**Problem requirements**
In the records below, find each line with "NonConductor" and copy it.

**Records provided**
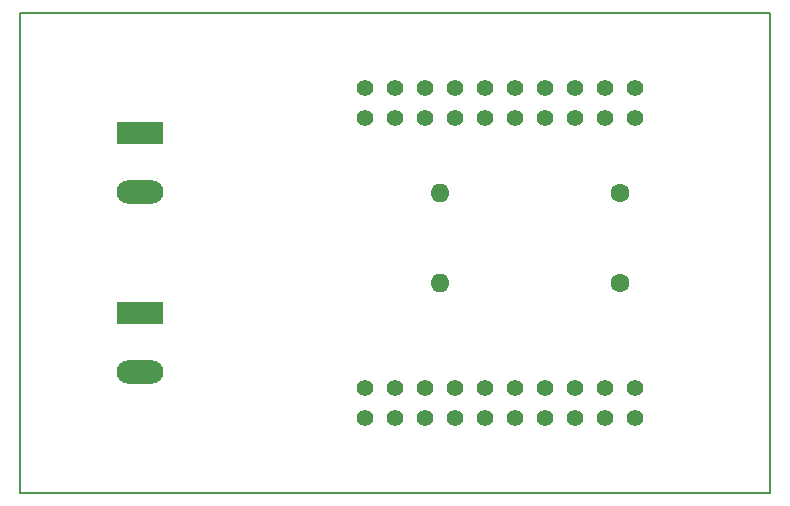
<source format=gbr>
%TF.GenerationSoftware,KiCad,Pcbnew,(6.0.9)*%
%TF.CreationDate,2022-12-01T11:48:01+01:00*%
%TF.ProjectId,bed_occupacy_sensor,6265645f-6f63-4637-9570-6163795f7365,rev?*%
%TF.SameCoordinates,Original*%
%TF.FileFunction,Copper,L2,Bot*%
%TF.FilePolarity,Positive*%
%FSLAX46Y46*%
G04 Gerber Fmt 4.6, Leading zero omitted, Abs format (unit mm)*
G04 Created by KiCad (PCBNEW (6.0.9)) date 2022-12-01 11:48:01*
%MOMM*%
%LPD*%
G01*
G04 APERTURE LIST*
%TA.AperFunction,NonConductor*%
%ADD10C,0.200000*%
%TD*%
%TA.AperFunction,ComponentPad*%
%ADD11O,3.960000X1.980000*%
%TD*%
%TA.AperFunction,ComponentPad*%
%ADD12R,3.960000X1.980000*%
%TD*%
%TA.AperFunction,ComponentPad*%
%ADD13C,1.400000*%
%TD*%
%TA.AperFunction,ComponentPad*%
%ADD14C,1.600000*%
%TD*%
%TA.AperFunction,ComponentPad*%
%ADD15O,1.600000X1.600000*%
%TD*%
G04 APERTURE END LIST*
D10*
X157480000Y-48260000D02*
X93980000Y-48260000D01*
X93980000Y-88900000D02*
X157480000Y-88900000D01*
X157480000Y-88900000D02*
X157480000Y-48260000D01*
X93980000Y-48260000D02*
X93980000Y-88900000D01*
D11*
%TO.P,J1,2,Pin_2*%
%TO.N,Net-(U1-Pad22)*%
X104140000Y-63420000D03*
D12*
%TO.P,J1,1,Pin_1*%
%TO.N,Net-(J1-Pad1)*%
X104140000Y-58420000D03*
%TD*%
D13*
%TO.P,U1,40,CLK*%
%TO.N,unconnected-(U1-Pad40)*%
X146050000Y-54610000D03*
%TO.P,U1,39,SD0*%
%TO.N,unconnected-(U1-Pad39)*%
X146050000Y-57150000D03*
%TO.P,U1,38,SD1*%
%TO.N,unconnected-(U1-Pad38)*%
X143510000Y-54610000D03*
%TO.P,U1,37,TD0*%
%TO.N,unconnected-(U1-Pad37)*%
X143510000Y-57150000D03*
%TO.P,U1,36,IO_02*%
%TO.N,unconnected-(U1-Pad36)*%
X140970000Y-54610000D03*
%TO.P,U1,35,VCC_(USB)*%
%TO.N,unconnected-(U1-Pad35)*%
X140970000Y-57150000D03*
%TO.P,U1,34,IO_00*%
%TO.N,unconnected-(U1-Pad34)*%
X138430000Y-54610000D03*
%TO.P,U1,33,GND*%
%TO.N,unconnected-(U1-Pad33)*%
X138430000Y-57150000D03*
%TO.P,U1,32,IO_04*%
%TO.N,unconnected-(U1-Pad32)*%
X135890000Y-54610000D03*
%TO.P,U1,31,IO_16/D4*%
%TO.N,unconnected-(U1-Pad31)*%
X135890000Y-57150000D03*
%TO.P,U1,30,IO_12/TDI*%
%TO.N,unconnected-(U1-Pad30)*%
X133350000Y-54610000D03*
%TO.P,U1,29,IO_17/D3*%
%TO.N,unconnected-(U1-Pad29)*%
X133350000Y-57150000D03*
%TO.P,U1,28,IO_32*%
%TO.N,unconnected-(U1-Pad28)*%
X130810000Y-54610000D03*
%TO.P,U1,27,IO_21/D2/SDA*%
%TO.N,unconnected-(U1-Pad27)*%
X130810000Y-57150000D03*
%TO.P,U1,26,IO_25*%
%TO.N,unconnected-(U1-Pad26)*%
X128270000Y-54610000D03*
%TO.P,U1,25,IO_22/D1/SCL*%
%TO.N,unconnected-(U1-Pad25)*%
X128270000Y-57150000D03*
%TO.P,U1,24,IO_27*%
%TO.N,unconnected-(U1-Pad24)*%
X125730000Y-54610000D03*
%TO.P,U1,23,RXD*%
%TO.N,unconnected-(U1-Pad23)*%
X125730000Y-57150000D03*
%TO.P,U1,22,GND*%
%TO.N,Net-(U1-Pad22)*%
X123190000Y-54610000D03*
%TO.P,U1,21,TXD*%
%TO.N,unconnected-(U1-Pad21)*%
X123190000Y-57150000D03*
%TO.P,U1,20,IO_10/SD3*%
%TO.N,unconnected-(U1-Pad20)*%
X146050000Y-80010000D03*
%TO.P,U1,19,CMD*%
%TO.N,unconnected-(U1-Pad19)*%
X146050000Y-82550000D03*
%TO.P,U1,18,IO_13/TCK*%
%TO.N,unconnected-(U1-Pad18)*%
X143510000Y-80010000D03*
%TO.P,U1,17,IO_09/SD2*%
%TO.N,unconnected-(U1-Pad17)*%
X143510000Y-82550000D03*
%TO.P,U1,16,3V3*%
%TO.N,Net-(R1-Pad1)*%
X140970000Y-80010000D03*
%TO.P,U1,15,NC*%
%TO.N,unconnected-(U1-Pad15)*%
X140970000Y-82550000D03*
%TO.P,U1,14,IO_05/D8*%
%TO.N,unconnected-(U1-Pad14)*%
X138430000Y-80010000D03*
%TO.P,U1,13,IO_14/TMS*%
%TO.N,unconnected-(U1-Pad13)*%
X138430000Y-82550000D03*
%TO.P,U1,12,IO_23/D7*%
%TO.N,unconnected-(U1-Pad12)*%
X135890000Y-80010000D03*
%TO.P,U1,11,IO_34*%
%TO.N,Net-(J1-Pad1)*%
X135890000Y-82550000D03*
%TO.P,U1,10,IO_19/D6*%
%TO.N,unconnected-(U1-Pad10)*%
X133350000Y-80010000D03*
%TO.P,U1,9,IO_33*%
%TO.N,unconnected-(U1-Pad9)*%
X133350000Y-82550000D03*
%TO.P,U1,8,IO_18/D5*%
%TO.N,unconnected-(U1-Pad8)*%
X130810000Y-80010000D03*
%TO.P,U1,7,IO_35*%
%TO.N,Net-(J2-Pad1)*%
X130810000Y-82550000D03*
%TO.P,U1,6,IO_26/D0*%
%TO.N,unconnected-(U1-Pad6)*%
X128270000Y-80010000D03*
%TO.P,U1,5,IO_39/SVN*%
%TO.N,unconnected-(U1-Pad5)*%
X128270000Y-82550000D03*
%TO.P,U1,4,IO_36/SVP/A0*%
%TO.N,unconnected-(U1-Pad4)*%
X125730000Y-80010000D03*
%TO.P,U1,3,NC*%
%TO.N,unconnected-(U1-Pad3)*%
X125730000Y-82550000D03*
%TO.P,U1,1,GND*%
%TO.N,unconnected-(U1-Pad1)*%
X123190000Y-82550000D03*
%TO.P,U1,2,RST*%
%TO.N,unconnected-(U1-Pad2)*%
X123190000Y-80010000D03*
%TD*%
D14*
%TO.P,R2,1*%
%TO.N,Net-(R1-Pad1)*%
X144780000Y-63500000D03*
D15*
%TO.P,R2,2*%
%TO.N,Net-(J1-Pad1)*%
X129540000Y-63500000D03*
%TD*%
D14*
%TO.P,R1,1*%
%TO.N,Net-(R1-Pad1)*%
X144780000Y-71120000D03*
D15*
%TO.P,R1,2*%
%TO.N,Net-(J2-Pad1)*%
X129540000Y-71120000D03*
%TD*%
D11*
%TO.P,J2,2,Pin_2*%
%TO.N,Net-(U1-Pad22)*%
X104140000Y-78660000D03*
D12*
%TO.P,J2,1,Pin_1*%
%TO.N,Net-(J2-Pad1)*%
X104140000Y-73660000D03*
%TD*%
M02*

</source>
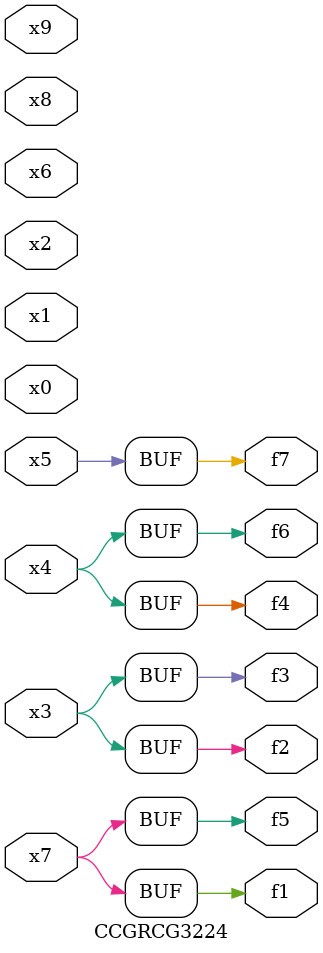
<source format=v>
module CCGRCG3224(
	input x0, x1, x2, x3, x4, x5, x6, x7, x8, x9,
	output f1, f2, f3, f4, f5, f6, f7
);
	assign f1 = x7;
	assign f2 = x3;
	assign f3 = x3;
	assign f4 = x4;
	assign f5 = x7;
	assign f6 = x4;
	assign f7 = x5;
endmodule

</source>
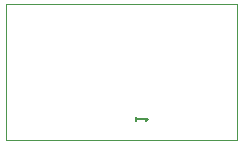
<source format=gbr>
G04 Layer_Color=32768*
%FSLAX42Y42*%
%MOMM*%
%TF.FileFunction,Other,Mechanical_11*%
%TF.Part,Single*%
G01*
G75*
%TA.AperFunction,NonConductor*%
%ADD37C,0.20*%
%ADD64C,0.10*%
D37*
X3235Y1500D02*
Y1533D01*
Y1517D01*
X3335D01*
X3318Y1500D01*
D64*
X2135Y1340D02*
X4085D01*
Y2490D01*
X2135D02*
X4085D01*
X2135Y1340D02*
Y2490D01*
%TF.MD5,5f601b8baccae74a2028e6138f09b62f*%
M02*

</source>
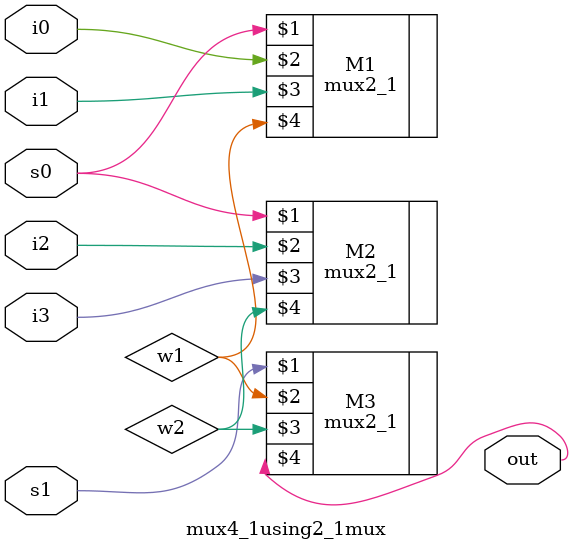
<source format=v>
`timescale 1ns / 1ps


module mux4_1using2_1mux(input s0,s1,i0,i1,i2,i3,output out);
wire w1,w2;
mux2_1 M1(s0,i0,i1,w1);
mux2_1 M2(s0,i2,i3,w2);
mux2_1 M3(s1,w1,w2,out);
endmodule

</source>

**Task result**
%TA.AperFunction,NonConductor*%
%TA.AperFunction,NonConductor*%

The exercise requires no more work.